One problem with steel sign posts is that during a vehicle collision, the steel post will generally not give way upon impact. Because the post remains rigid close to ground level, it can penetrate the vehicle. In many cases, the vehicle is already out of control when it hits the post, so can hit it at any angle. This type of impact can result in fatalities and serious injuries to the vehicle occupants, particularly if the impact is side-on. Hence, there exists a desire to find alternative posts that have less potential for causing vehicle damage and less potential for injury. National governments and authorities are continuously attempting to enhance the road safety and increase safety of the road infrastructure. In particular, some authorities have developed passive safety requirements for sign posts used on the side of streets. An example thereof is European Standard EN12767 which classifies sign posts in categories depending on energy on impact at a particular vehicle speed. EN 12767 specifies requirements for passive safety and defines levels in passive safety terms intended to reduce the severity of injury to occupants of vehicles in impact with roadside structures. The levels of passive safety in this standard are defined in terms of High Energy (HE), Low Energy (LE) and Non-Energy (NE), which are determined by measuring the speed of the vehicle at a point beyond impact and comparing with the defined impact speed. The difference in these speeds relates to the energy of impact. Energy absorbing support structures may slow the vehicle considerably and thus the risk of secondary accidents with structures, trees, pedestrians and other road users can be reduced. Non-energy absorbing support structures may provide a lower primary risk of injury caused by the initial impact with the said support structure than energy absorbing support structures. Occupant risk levels are also defined on a scale of 1 to 4, in order of increasing safety. Levels 1-3 for a particular speed class require a test at 35 km/hr and at one of 50, 70 or 100 km/hr and level 4 requires only to be tested at the class speed.

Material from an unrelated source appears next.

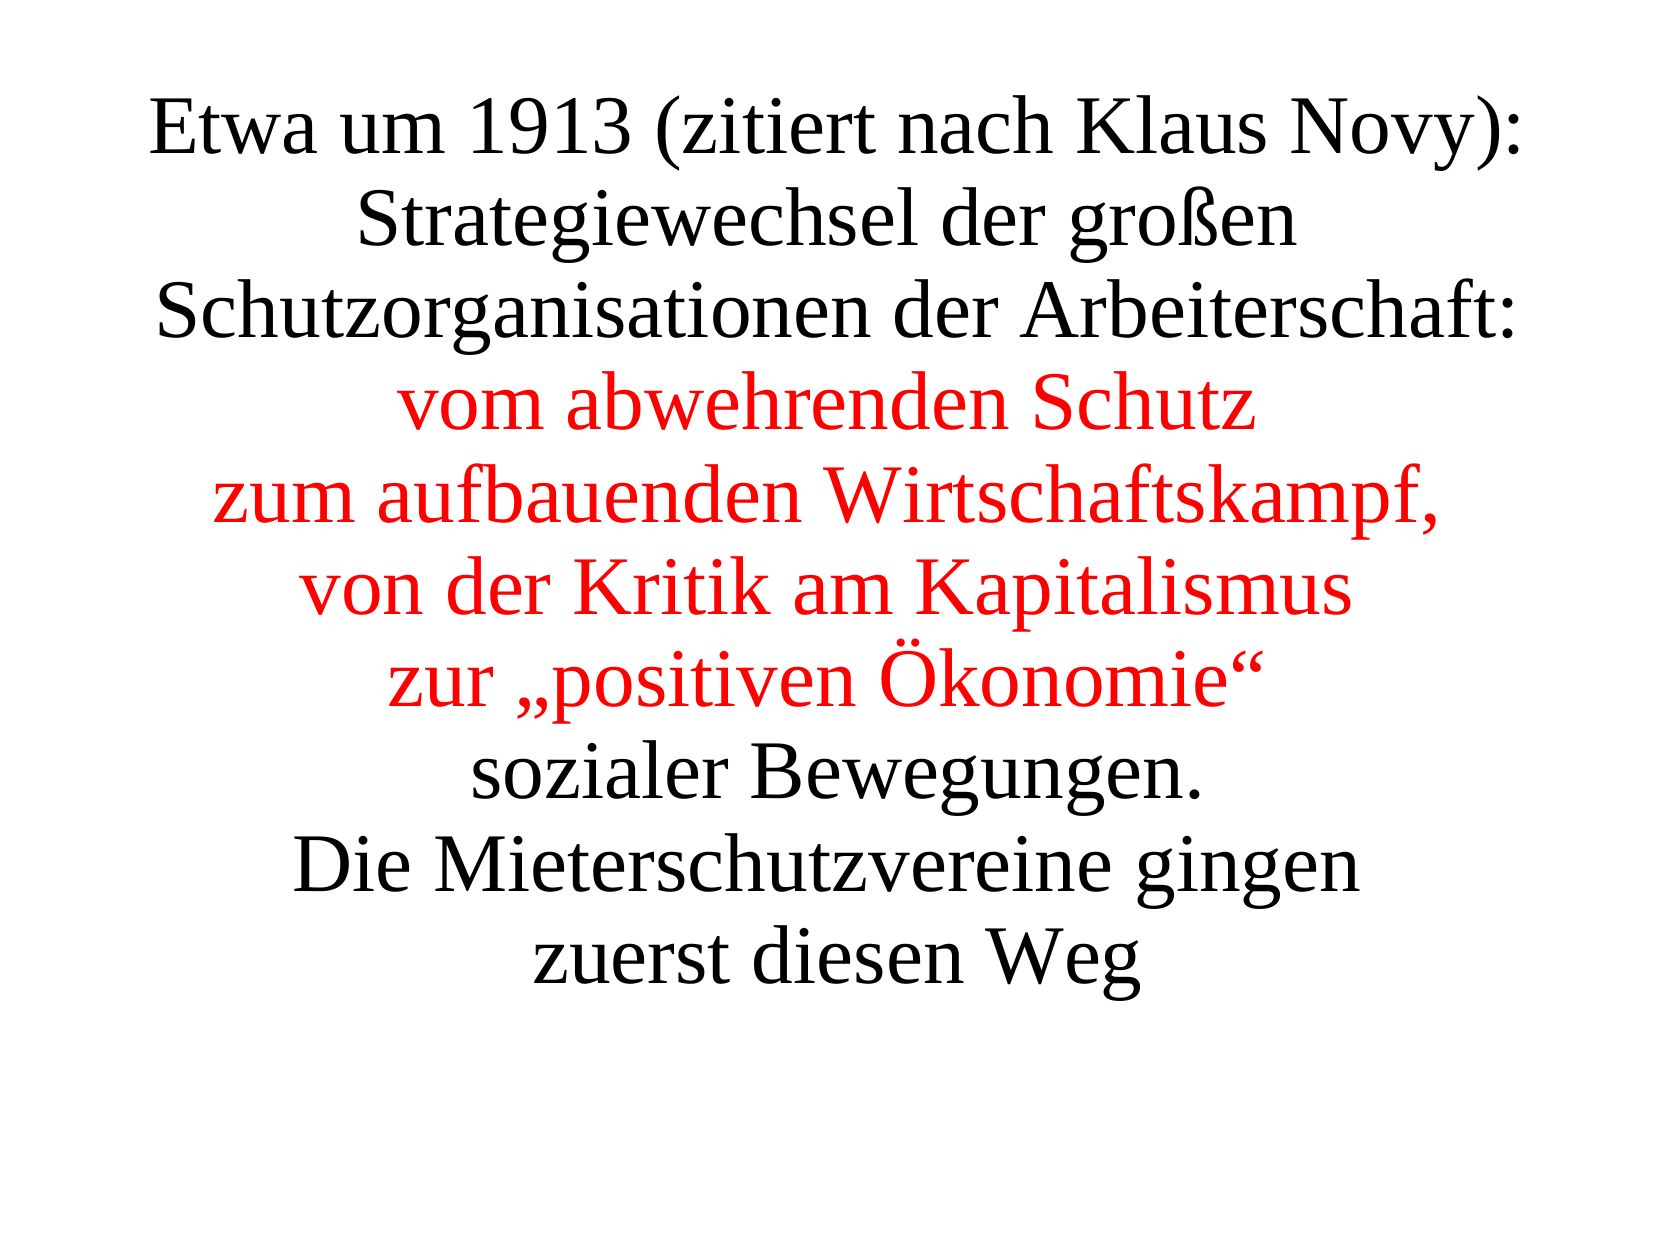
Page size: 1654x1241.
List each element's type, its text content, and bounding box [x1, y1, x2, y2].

text_box Etwa um 1913 (zitiert nach Klaus Novy): Strategiewechsel der großen Schutzorganisationen der Arbeiterschaft: vom abwehrenden Schutz zum aufbauenden Wirtschaftskampf, von der Kritik am Kapitalismus zur „positiven Ökonomie“ sozialer Bewegungen. Die Mieterschutzvereine gingen zuerst diesen Weg [78, 78, 1598, 1085]
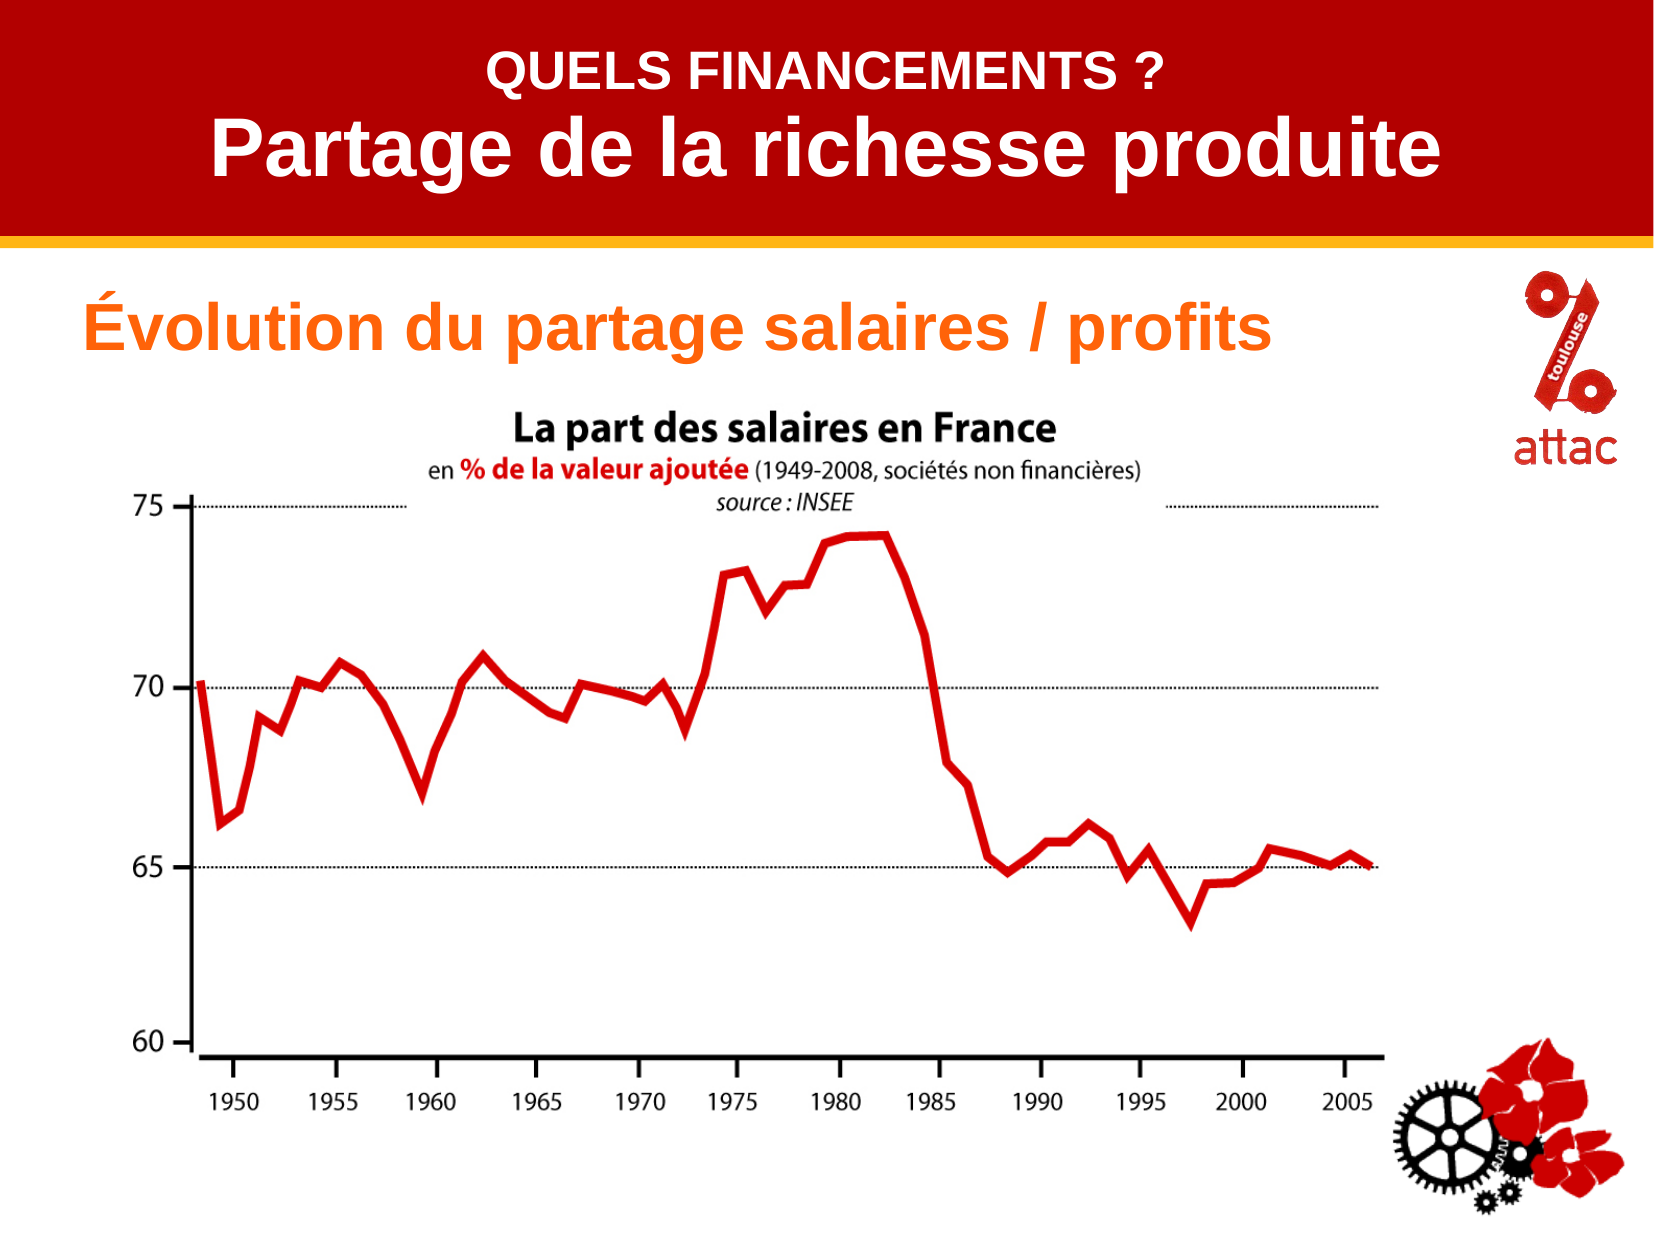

It would now be desirable to develop a tubular support and in particular as a sign post in traffic and which tubular support meets various national standards for passive safety. For example, it should have a non-energy (NE) or a low energy (LE) classification under EN12767 at a speed of impact of 50, 70 or 100 km/hr. An element in achieving this classification is the energy absorbed by the support, when impacted, which should be minimized, i.e. the support should be designed to give way upon impact. Of course it would be desirable to develop such a tubular support in such a way that other performance requirements typically imposed on sign posts can be met as well. In particular, the support is desired to have appropriate stiffness and strength to hold a sign under the expected design loadings resulting from wind pressure on the sign and wind buffeting. It would be desirable to develop posts meeting the requirements of EN12899 and corresponding standards in other countries. It is interesting to note here that typically the desire to have NE or LE classification under EN12767 and the strength and stiffness requirements under EN12899 are competing properties.
For example, in U.S. Pat. No. 4,939,037 there is described a composite sign post for replacing the steel post. The sign post disclosed therein comprises longitudinal and/or transverse arranged fibers in a resin matrix. Typically used and disclosed fibers are glass fibers. However, the problem with a composite sign post based on glass fibers as disclosed in this US patent is that the stiffness performance of such a post will be at the lower end of what is required. While this could be solved by increasing the wall thickness of the post, this would also imply that the passive safety features are reduced, hence illustrating the competition between strength and passive safety. Alternatively, it could be contemplated to increase the diameter of the post but this would likely mean that the size would fall outside the standardized ranges of steel posts with the consequence that installation equipment adapted for use with steel posts cannot be used. Additionally, the size of such a post might contribute to road hazards by unduly obstructing the view of road users, and become aesthetically displeasing. This would likely lead to its rejection by highways authorities.